◆ PROBLEM REQUIREMENTS ◆
Transcribe the blob storage guide word for word, everything from "Here's the thing" down to "deer in headlights.".
--- START PAGE EXTRACT ---
Blob Storage System Design: The Complete Interview Guide

Blob Storage System Design: The Complete Interview Guide | DevMentor

Introduction: Why Blob Storage Comes Up So Often#

Here's the thing — blob storage is one of those system design questions that feels deceptively simple at first. "Just store some files, right?" And then the interviewer asks how you'd handle 10 billion objects across thousands of nodes, and suddenly you're staring at the whiteboard like a deer in headlights.

I've seen this exact moment happen in hundreds of interviews. Candidates who crushed LeetCode and could recite CAP theorem cold — completely froze when asked to design something like AWS S3 or Azure Blob Storage.

The good news? Once you understand the core patterns, blob storage becomes one of the most predictable system design interviews out there. The same concepts come up every single time. This guide is going to walk you through all of them, including the 10 mistakes I see most often and exactly how to avoid them.

What the Interviewer Is Actually Testing#

Before we dive in, let me give you some insider context. When an interviewer asks you to design blob storage, they're not just checking if you know what S3 is. They're looking for specific signals:

Can you reason about scale? Not just say "add more servers," but actually explain how data gets distributed.
Do you understand the difference between control plane and data plane? (Metadata vs. actual blob data — huge signal.)
Can you navigate tradeoffs out loud, like eventual vs. strong consistency?
Do you think about failure scenarios proactively, or only when prompted?

A strong answer hits all four. A weak answer treats the system like a file server that just needs "a load balancer and a database."

How Blob Storage Actually Works (The Mental Model)#

Let's build the mental model before we go deep. At a high level, every blob storage system does five things:

Client uploads a file (the blob)
System decides where to store it
Metadata (name, size, location) is stored separately from the data
Data is replicated across multiple machines for durability
Client retrieves the blob using the same key

That separation between metadata and data in step 3? That's the single most important concept in this entire interview. Write it down. We'll come back to it.

The Upload Flow#

When a client uploads a blob, here's what happens:

text

Client → API Gateway → Load Balancer → Frontend Server
           ↓
     Auth + Quota Check
           ↓
     Metadata Service (assigns storage location)
           ↓
     Data Node (blob is written)
           ↓
     Metadata Updated (blobId → node location)

The Download Flow#

text

Client requests blob by key
    ↓
Metadata Service looks up location
    ↓
Frontend redirects or proxies to correct Data Node
    ↓
Blob is streamed back to client

When you explain this in an interview, walk through both flows explicitly. Interviewers love when candidates can narrate a complete request lifecycle — it shows you've actually thought about the system end-to-end.
--- END PAGE EXTRACT ---
--- START RECORD EXCERPTS ---
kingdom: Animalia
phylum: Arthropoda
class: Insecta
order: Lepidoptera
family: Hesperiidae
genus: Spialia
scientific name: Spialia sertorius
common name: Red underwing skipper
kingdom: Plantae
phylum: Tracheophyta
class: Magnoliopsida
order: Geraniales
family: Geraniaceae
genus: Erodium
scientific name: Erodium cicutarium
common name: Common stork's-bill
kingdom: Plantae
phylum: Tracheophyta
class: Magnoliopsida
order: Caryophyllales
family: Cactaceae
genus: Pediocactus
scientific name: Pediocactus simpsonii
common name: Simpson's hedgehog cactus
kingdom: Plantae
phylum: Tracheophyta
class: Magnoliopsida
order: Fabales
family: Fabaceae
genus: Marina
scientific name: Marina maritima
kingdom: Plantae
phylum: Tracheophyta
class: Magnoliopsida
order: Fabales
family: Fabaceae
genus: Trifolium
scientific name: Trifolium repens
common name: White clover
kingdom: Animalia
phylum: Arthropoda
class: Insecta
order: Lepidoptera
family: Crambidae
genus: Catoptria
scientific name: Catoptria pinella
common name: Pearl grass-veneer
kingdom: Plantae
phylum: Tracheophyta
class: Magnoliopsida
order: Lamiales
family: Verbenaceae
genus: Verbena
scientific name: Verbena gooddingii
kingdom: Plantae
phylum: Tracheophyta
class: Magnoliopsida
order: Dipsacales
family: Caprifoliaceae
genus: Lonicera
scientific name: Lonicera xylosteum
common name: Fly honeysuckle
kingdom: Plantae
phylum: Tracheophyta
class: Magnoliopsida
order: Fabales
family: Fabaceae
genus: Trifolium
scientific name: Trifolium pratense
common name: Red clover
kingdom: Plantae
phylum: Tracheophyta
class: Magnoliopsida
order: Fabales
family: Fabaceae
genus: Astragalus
--- END RECORD EXCERPTS ---
◆ WRITTEN RESPONSE ◆
Here's the thing — blob storage is one of those system design questions that feels deceptively simple at first. "Just store some files, right?" And then the interviewer asks how you'd handle 10 billion objects across thousands of nodes, and suddenly you're staring at the whiteboard like a deer in headlights.